Lanny Ebenstein’s “Milton Friedman” is a chronological view of Friedman’s life and work. Ebenstein’s treatment is balanced and comprehensive, while still remaining accessible to the general reader.
Born the son of Hungarian immigrants, Friedman went on to become a pioneer in mathematics, a contrarian, then a standard-bearer in macroeconomic theory, and finally, a major figure in the American libertarian movement. As an adviser to the Reagan administration, a widely read columnist, and a television star he played an influential role in fostering the rejuvenation of free market thought in the 1980s.
After taking degrees in mathematics and economics at Rutgers, the 20 year old Friedman studied economics at Chicago and Columbia, Hence, he was exposed to the methodological controversies affecting the discipline in depression stricken America.
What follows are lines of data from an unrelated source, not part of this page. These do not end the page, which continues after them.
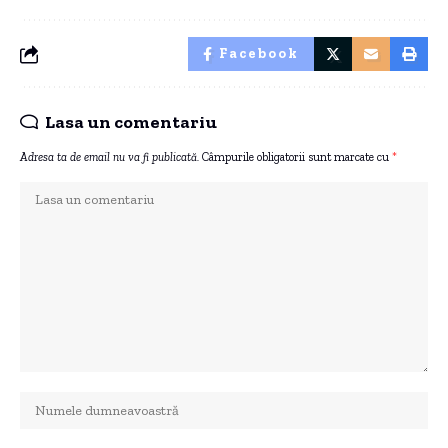
Facebook
Lasa un comentariu
Adresa ta de email nu va fi publicată.
Câmpurile obligatorii sunt marcate cu
*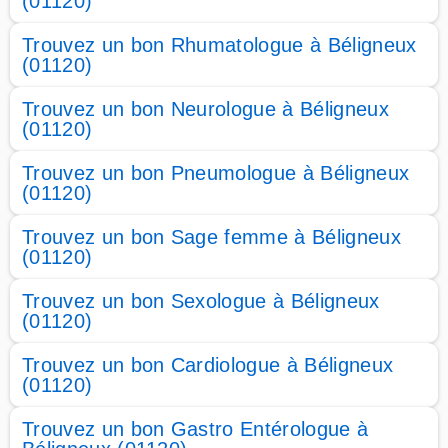
(01120)
Trouvez un bon Rhumatologue à Béligneux
(01120)
Trouvez un bon Neurologue à Béligneux
(01120)
Trouvez un bon Pneumologue à Béligneux
(01120)
Trouvez un bon Sage femme à Béligneux
(01120)
Trouvez un bon Sexologue à Béligneux
(01120)
Trouvez un bon Cardiologue à Béligneux
(01120)
Trouvez un bon Gastro Entérologue à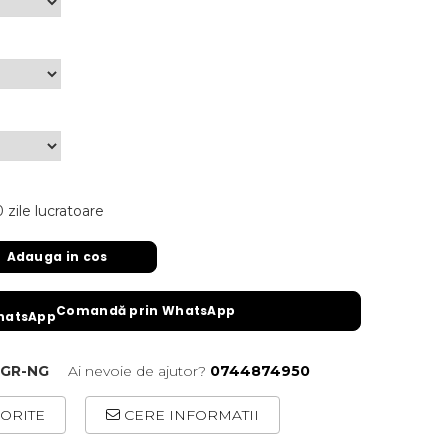
 zile lucratoare
Adauga in cos
Comandă prin WhatsApp
-GR-NG
Ai nevoie de ajutor?
0744874950
ORITE
CERE INFORMATII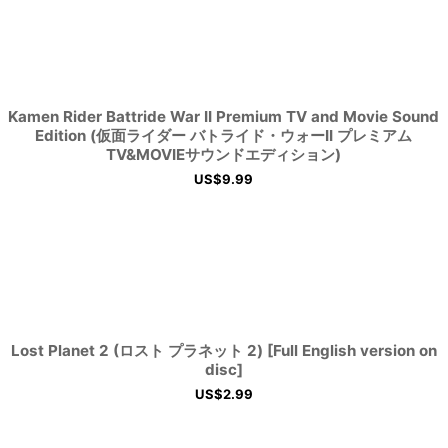
Kamen Rider Battride War II Premium TV and Movie Sound
Edition (仮面ライダー バトライド・ウォーII プレミアム
TV&MOVIEサウンドエディション)
US$
9.99
Lost Planet 2 (ロスト プラネット 2) [Full English version on
disc]
US$
2.99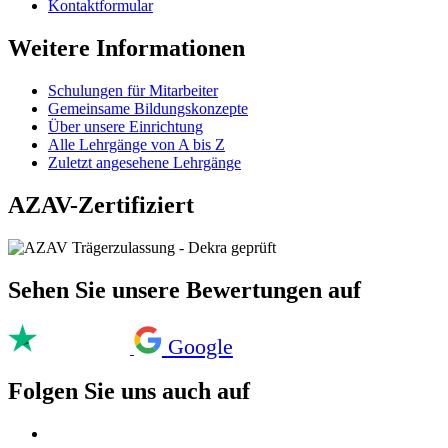
Kontaktformular
Weitere Informationen
Schulungen für Mitarbeiter
Gemeinsame Bildungskonzepte
Über unsere Einrichtung
Alle Lehrgänge von A bis Z
Zuletzt angesehene Lehrgänge
AZAV-Zertifiziert
Sehen Sie unsere Bewertungen auf
Google
Folgen Sie uns auch auf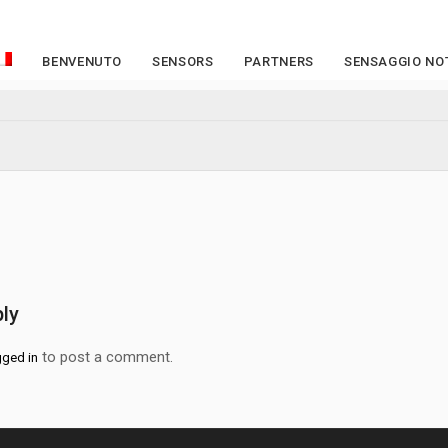
BENVENUTO
SENSORS
PARTNERS
SENSAGGIO NOT
ly
to post a comment.
gged in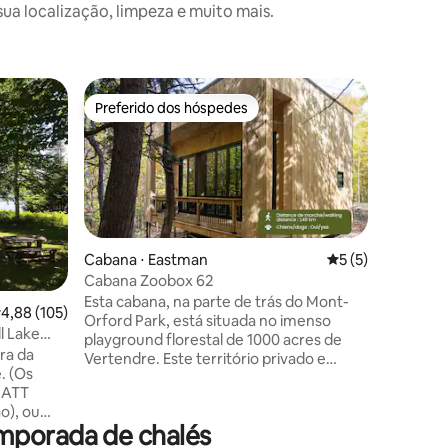
a localização, limpeza e muito mais.
Cabana ⋅
Preferido dos hóspedes
Prefe
os hóspedes
Preferido dos hóspedes
Entre o
Cabana a
floresta.
Cabana m
chão ao t
amplas p
um terra
estar par
conexão 
interior 
Cabana ⋅ Eastman
5 de uma avaliaçã
5 (5)
destacad
Cabana Zoobox 62
ções
cheia de
Esta cabana, na parte de trás do Mont-
,88 de uma avaliação média de 5, 105 avaliações
4,88 (105)
livros de design. N
Orford Park, está situada no imenso
recentem
ll Lake
playground florestal de 1000 acres de
por seu 
ra da
Vertendre. Este território privado e
encontra
. (Os
protegido oferece 2 lagos e uma
House Jé
s ATT
montanha, onde você pode desfrutar de
o), ou
uma grande variedade de atividades ao
mporada de chalés
ar de
ar livre bem no local. Um equilíbrio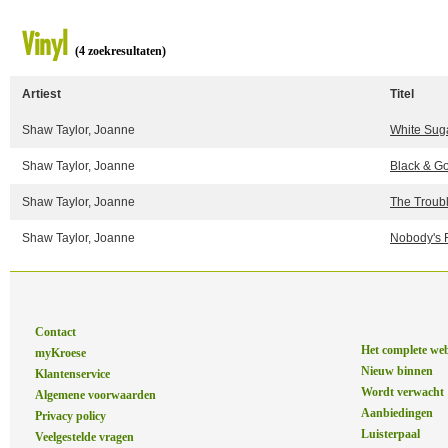
Vinyl
(4 zoekresultaten)
Artiest
Titel
Shaw Taylor, Joanne
White Sug
Shaw Taylor, Joanne
Black & G
Shaw Taylor, Joanne
The Troub
Shaw Taylor, Joanne
Nobody's 
Contact
Het complete we
myKroese
Nieuw binnen
Klantenservice
Wordt verwacht
Algemene voorwaarden
Aanbiedingen
Privacy policy
Luisterpaal
Veelgestelde vragen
After a two year stint at Treasury, Friedman joined a group of mathematicians at SRG, where he worked on defense related issues, including the Manhattan Project. At SRG, Friedman along with Wallis and Wald refined sequential analysis as a statistical technique where the sample size is not determined a priori. Data is evaluated as it is collected, and further sampling is stopped in accordance with a pre-determined stopping rule as soon as significant results are observed. Thus it is a more economical method for evaluating data, insofar as a conclusion may be reached much earlier than would be possible with classical analysis.
Following the war, Friedman returned to academia. Ebenstein writes with clarity. He integrates Friedman’s consumption function work to his work on monetary theory; both were a radical departure from the regnant Keynesianism of the period. Moreover, Ebenstein links this empirical work to Friedman’s influential statement on methodology: “The Methodology of Positive Economics.”
As the 1960s dawned, Friedman became a public intellectual and an apostle of freedom. In “Freedom and Capitalism” he demonstrated the inextricable nexus between economic and political freedom. His “Free to choose” became a worldwide phenomenon, and in 1976, he was awarded the Nobel Prize for Economic Science. Only Hayek had a comparable role in changing the zeitgeist.
Ebenstein’s book is well-researched and succinct. For the most part he avoids faculty lounge gossip, and deals with the controversies the profession faced during Friedman’s lifetime.